What if someone told you that for the next 9 days, every single woman who gives birth—no matter where on Earth she lives—would die during her delivery?
Obviously you would be horrified. That’s 3.3 million women. You would want the world to do everything possible to save them.
Of course (and thankfully), this is just a hypothetical example. But the fact is, over the next 15 years, we actually can save that many women, by investing more to keep them healthy while giving birth:
It’s true that 15 years is a lot longer than a few days—but morally it’s no different. We should do what we can to protect women during childbirth.
These numbers come from a study published in The Lancet and funded by our foundation that examined what’s possible if the world steps up its investments in the health of the poor. For maternal mortality, that means doing things like giving more women access to family planning and safe delivery, plus expanding pre- and post-natal care.
Later this summer I’ll write about the level of investment required.

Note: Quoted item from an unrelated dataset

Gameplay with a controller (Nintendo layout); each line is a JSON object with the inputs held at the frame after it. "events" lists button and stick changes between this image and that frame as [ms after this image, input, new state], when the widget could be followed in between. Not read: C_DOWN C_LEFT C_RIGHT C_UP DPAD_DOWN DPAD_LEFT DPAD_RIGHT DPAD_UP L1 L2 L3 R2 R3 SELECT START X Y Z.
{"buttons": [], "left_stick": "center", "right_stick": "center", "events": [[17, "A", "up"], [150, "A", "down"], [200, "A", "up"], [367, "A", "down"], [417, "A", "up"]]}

But the study’s conclusion is clear: With the right investments, we can close the health gap between rich and poor countries—meaning that every country in the world will have child-mortality rates that are as low as the rate in America or the United Kingdom in 1980. That would be one of the humanity’s greatest accomplishments ever.
Leaders from around the world will be especially focused on these issues in September, when the United Nations adopts a set of goals regarding what should be done for the poor over the next 15 years. Those goals will be the follow-up to the Millennium Development Goals, which the U.N. adopted in 2000 and which did an amazing job of focusing the world on key metrics of human welfare.
I’m optimistic that the new goals can accomplish two key things: Bring more focus to the fight to improve the health of the world’s poor, and draw in more funding. If we get this right, we can make unprecedented progress by 2030.